• **Exercise input**:
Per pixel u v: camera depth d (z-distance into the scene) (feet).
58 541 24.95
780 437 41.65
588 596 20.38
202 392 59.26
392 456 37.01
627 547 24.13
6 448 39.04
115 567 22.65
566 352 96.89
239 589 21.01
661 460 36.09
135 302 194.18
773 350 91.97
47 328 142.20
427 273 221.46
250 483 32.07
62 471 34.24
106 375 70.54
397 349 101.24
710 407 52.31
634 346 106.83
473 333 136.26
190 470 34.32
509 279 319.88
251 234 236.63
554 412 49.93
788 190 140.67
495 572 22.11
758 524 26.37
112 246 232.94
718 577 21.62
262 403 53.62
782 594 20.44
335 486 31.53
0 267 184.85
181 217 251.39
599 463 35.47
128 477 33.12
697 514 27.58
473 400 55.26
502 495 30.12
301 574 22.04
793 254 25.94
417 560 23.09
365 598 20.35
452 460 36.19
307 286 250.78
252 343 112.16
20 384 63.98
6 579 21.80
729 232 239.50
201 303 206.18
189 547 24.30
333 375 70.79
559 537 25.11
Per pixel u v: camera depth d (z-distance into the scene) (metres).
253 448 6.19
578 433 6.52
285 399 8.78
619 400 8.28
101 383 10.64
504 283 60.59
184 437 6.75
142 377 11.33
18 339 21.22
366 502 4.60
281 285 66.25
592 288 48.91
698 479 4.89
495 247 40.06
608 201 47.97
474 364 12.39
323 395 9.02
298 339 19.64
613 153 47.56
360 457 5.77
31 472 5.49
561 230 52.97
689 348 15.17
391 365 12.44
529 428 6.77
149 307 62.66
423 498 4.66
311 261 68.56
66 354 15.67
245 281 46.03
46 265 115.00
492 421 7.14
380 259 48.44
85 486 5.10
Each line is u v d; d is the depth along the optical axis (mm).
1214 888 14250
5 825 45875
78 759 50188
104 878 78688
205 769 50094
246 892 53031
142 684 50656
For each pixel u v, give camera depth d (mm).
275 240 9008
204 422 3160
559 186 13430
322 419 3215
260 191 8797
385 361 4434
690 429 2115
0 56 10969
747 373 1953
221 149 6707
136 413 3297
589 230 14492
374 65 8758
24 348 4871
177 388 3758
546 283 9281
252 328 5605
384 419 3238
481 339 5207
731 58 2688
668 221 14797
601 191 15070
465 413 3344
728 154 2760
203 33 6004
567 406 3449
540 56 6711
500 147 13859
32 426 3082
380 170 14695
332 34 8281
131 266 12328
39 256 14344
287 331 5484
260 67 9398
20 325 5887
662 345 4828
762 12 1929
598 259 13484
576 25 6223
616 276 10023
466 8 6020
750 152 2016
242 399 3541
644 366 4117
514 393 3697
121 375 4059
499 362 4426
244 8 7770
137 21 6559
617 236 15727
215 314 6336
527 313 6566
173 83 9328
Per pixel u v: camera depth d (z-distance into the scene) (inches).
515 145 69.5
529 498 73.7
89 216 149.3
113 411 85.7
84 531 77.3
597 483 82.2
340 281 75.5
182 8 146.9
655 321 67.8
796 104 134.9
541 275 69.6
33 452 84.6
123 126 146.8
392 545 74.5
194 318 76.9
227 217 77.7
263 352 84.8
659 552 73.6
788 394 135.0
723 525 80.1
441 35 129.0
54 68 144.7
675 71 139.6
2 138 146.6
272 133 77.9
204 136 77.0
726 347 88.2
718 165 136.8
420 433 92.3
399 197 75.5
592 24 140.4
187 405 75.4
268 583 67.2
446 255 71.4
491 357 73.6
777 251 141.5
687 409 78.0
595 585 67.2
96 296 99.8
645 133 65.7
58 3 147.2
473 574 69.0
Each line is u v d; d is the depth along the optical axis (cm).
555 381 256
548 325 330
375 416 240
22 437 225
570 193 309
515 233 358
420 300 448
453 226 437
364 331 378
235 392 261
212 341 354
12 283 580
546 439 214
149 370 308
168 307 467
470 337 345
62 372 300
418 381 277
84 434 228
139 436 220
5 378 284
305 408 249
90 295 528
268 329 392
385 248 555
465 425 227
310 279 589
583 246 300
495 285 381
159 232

• **About this exercise**:
Write out all the data again, exactly as it appears.

• **Response to the task**:
Per pixel u v: camera depth d (z-distance into the scene) (feet).
58 541 24.95
780 437 41.65
588 596 20.38
202 392 59.26
392 456 37.01
627 547 24.13
6 448 39.04
115 567 22.65
566 352 96.89
239 589 21.01
661 460 36.09
135 302 194.18
773 350 91.97
47 328 142.20
427 273 221.46
250 483 32.07
62 471 34.24
106 375 70.54
397 349 101.24
710 407 52.31
634 346 106.83
473 333 136.26
190 470 34.32
509 279 319.88
251 234 236.63
554 412 49.93
788 190 140.67
495 572 22.11
758 524 26.37
112 246 232.94
718 577 21.62
262 403 53.62
782 594 20.44
335 486 31.53
0 267 184.85
181 217 251.39
599 463 35.47
128 477 33.12
697 514 27.58
473 400 55.26
502 495 30.12
301 574 22.04
793 254 25.94
417 560 23.09
365 598 20.35
452 460 36.19
307 286 250.78
252 343 112.16
20 384 63.98
6 579 21.80
729 232 239.50
201 303 206.18
189 547 24.30
333 375 70.79
559 537 25.11
Per pixel u v: camera depth d (z-distance into the scene) (metres).
253 448 6.19
578 433 6.52
285 399 8.78
619 400 8.28
101 383 10.64
504 283 60.59
184 437 6.75
142 377 11.33
18 339 21.22
366 502 4.60
281 285 66.25
592 288 48.91
698 479 4.89
495 247 40.06
608 201 47.97
474 364 12.39
323 395 9.02
298 339 19.64
613 153 47.56
360 457 5.77
31 472 5.49
561 230 52.97
689 348 15.17
391 365 12.44
529 428 6.77
149 307 62.66
423 498 4.66
311 261 68.56
66 354 15.67
245 281 46.03
46 265 115.00
492 421 7.14
380 259 48.44
85 486 5.10
Each line is u v d; d is the depth along the optical axis (mm).
1214 888 14250
5 825 45875
78 759 50188
104 878 78688
205 769 50094
246 892 53031
142 684 50656
For each pixel u v, give camera depth d (mm).
275 240 9008
204 422 3160
559 186 13430
322 419 3215
260 191 8797
385 361 4434
690 429 2115
0 56 10969
747 373 1953
221 149 6707
136 413 3297
589 230 14492
374 65 8758
24 348 4871
177 388 3758
546 283 9281
252 328 5605
384 419 3238
481 339 5207
731 58 2688
668 221 14797
601 191 15070
465 413 3344
728 154 2760
203 33 6004
567 406 3449
540 56 6711
500 147 13859
32 426 3082
380 170 14695
332 34 8281
131 266 12328
39 256 14344
287 331 5484
260 67 9398
20 325 5887
662 345 4828
762 12 1929
598 259 13484
576 25 6223
616 276 10023
466 8 6020
750 152 2016
242 399 3541
644 366 4117
514 393 3697
121 375 4059
499 362 4426
244 8 7770
137 21 6559
617 236 15727
215 314 6336
527 313 6566
173 83 9328
Per pixel u v: camera depth d (z-distance into the scene) (inches).
515 145 69.5
529 498 73.7
89 216 149.3
113 411 85.7
84 531 77.3
597 483 82.2
340 281 75.5
182 8 146.9
655 321 67.8
796 104 134.9
541 275 69.6
33 452 84.6
123 126 146.8
392 545 74.5
194 318 76.9
227 217 77.7
263 352 84.8
659 552 73.6
788 394 135.0
723 525 80.1
441 35 129.0
54 68 144.7
675 71 139.6
2 138 146.6
272 133 77.9
204 136 77.0
726 347 88.2
718 165 136.8
420 433 92.3
399 197 75.5
592 24 140.4
187 405 75.4
268 583 67.2
446 255 71.4
491 357 73.6
777 251 141.5
687 409 78.0
595 585 67.2
96 296 99.8
645 133 65.7
58 3 147.2
473 574 69.0
Each line is u v d; d is the depth along the optical axis (cm).
555 381 256
548 325 330
375 416 240
22 437 225
570 193 309
515 233 358
420 300 448
453 226 437
364 331 378
235 392 261
212 341 354
12 283 580
546 439 214
149 370 308
168 307 467
470 337 345
62 372 300
418 381 277
84 434 228
139 436 220
5 378 284
305 408 249
90 295 528
268 329 392
385 248 555
465 425 227
310 279 589
583 246 300
495 285 381
159 232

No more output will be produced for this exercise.